Author of the study, Alexander Vargas, who is a palaeontologist at the University of Chile, told New Scientist: “This is our first good look at a South American armoured dinosaur, and it is not like any armoured dinosaur you’ve ever seen before. It has a tail weapon that is a new category – all we knew [before] was tail spikes and tail clubs, now we have this weird frond-like thing.”

The Ankylosaurus fossils from supercontinent Pangea’s northern area have been documented and researched but few of these have been found in the Southern Hemisphere. Those found are possibly the earliest species of the group and these may typify the early evolutionary branch of the armoured dinosaurs from the mid-Jurassic period.

The northern hemisphere ankylosaurs from early period did not have tail clubs, and the later ones had tails that were made of stiffened vertebrate which took the shape of a blunt hammer said Asher Albein in New York Times.
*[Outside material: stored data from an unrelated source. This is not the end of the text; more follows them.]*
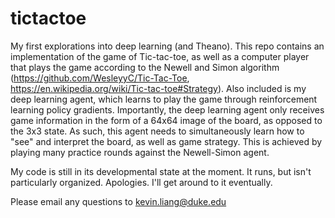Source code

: # tictactoe

My first explorations into deep learning (and Theano). This repo contains an implementation of the game of Tic-tac-toe, as well as a computer player that plays the game according to the Newell and Simon algorithm (https://github.com/WesleyyC/Tic-Tac-Toe, https://en.wikipedia.org/wiki/Tic-tac-toe#Strategy). Also included is my deep learning agent, which learns to play the game through reinforcement learning policy gradients. Importantly, the deep learning agent only receives game information in the form of a 64x64 image of the board, as opposed to the 3x3 state. As such, this agent needs to simultaneously learn how to "see" and interpret the board, as well as game strategy. This is achieved by playing many practice rounds against the Newell-Simon agent.

My code is still in its developmental state at the moment. It runs, but isn't particularly organized. Apologies. I'll get around to it eventually. 

Please email any questions to kevin.liang@duke.edu
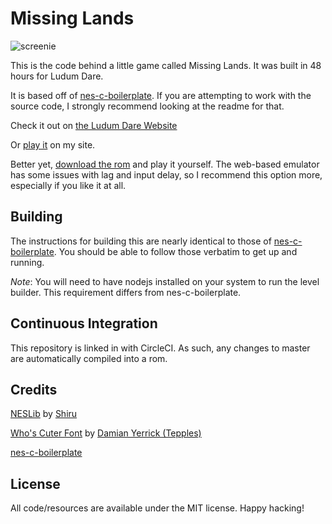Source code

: # Missing Lands

![screenie](http://i.imgur.com/3Ia5k5m.gif)

This is the code behind a little game called Missing Lands. It was built in 48 hours for Ludum Dare.

It is based off of [nes-c-boilerplate](https://gh.nes.science/nes-c-boilerplate). If you are attempting to
work with the source code, I strongly recommend looking at the readme for that. 

Check it out on [the Ludum Dare Website](https://ldjam.com/events/ludum-dare/38/missing-lands)

Or [play it](http://cpprograms.net/classic-gaming/missing-lands/) on my site.

Better yet, [download the rom](http://cpprograms.net/devnull/world.nes) and play it yourself. The web-based emulator
has some issues with lag and input delay, so I recommend this option more, especially if you like it at all.

## Building

The instructions for building this are nearly identical to those of 
[nes-c-boilerplate](https://gh.nes.science/nes-c-boilerplate).
You should be able to follow those verbatim to get up and running.

*Note*: You will need to have nodejs installed on your system to run the level builder. This requirement differs
        from nes-c-boilerplate.

## Continuous Integration

This repository is linked in with CircleCI. As such, any changes to master are automatically compiled into a rom.

## Credits

[NESLib](https://shiru.untergrund.net/software.shtml) by [Shiru](http://shiru.untergrund.net/)

[Who's Cuter Font](https://forums.nesdev.com/viewtopic.php?f=21&t=10284&start=0) by [Damian Yerrick (Tepples)](http://pineight.com)

[nes-c-boilerplate](https://gh.nes.science/nes-c-boilerplate)

## License

All code/resources are available under the MIT license. Happy hacking!
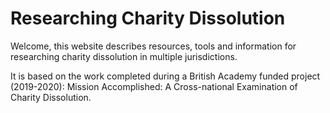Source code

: # Researching Charity Dissolution

Welcome, this website describes resources, tools and information for researching charity dissolution in multiple jurisdictions.

It is based on the work completed during a British Academy funded project (2019-2020): Mission Accomplished: A Cross-national Examination of Charity Dissolution.
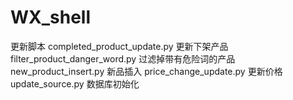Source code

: # WX_shell
更新脚本
completed_product_update.py 更新下架产品
filter_product_danger_word.py 过滤掉带有危险词的产品
new_product_insert.py 新品插入
price_change_update.py 更新价格
update_source.py 数据库初始化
The spiked and fused tail of S. elengassen may have been caged in razor-shaped sheets of keratin said State palaeontologist at the Utah Geological Survey, James Kirkland. Kirkland was not part of the study.

Also read: The strange case of a dinosaur species which reduced in size and fed on termites!

The reason why the split took place, researchers feel, was because Laurasia and Gondwana drifted apart in the late Jurassic era. They also suggested that due to this division, an entire family of ankylosaurs may still remain to be discovered in what was Gondwana then.

Talking about the study, geoscience expert at James Cook University Jelle Wiersma told New Scientist: "We don’t quite understand what the evolutionary driving forces are for these ankylosaurians to remain morphologically more ancestral compared to the ankylosaurian dinosaurs from the northern hemisphere. But this study certainly highlights that there is still a lot to learn about this particular group of dinosaurs.” Wiersma was not involved in the present study.

The S. elengassen fossilized remains were presented to the world at the Central House of the University of Chile on December 1.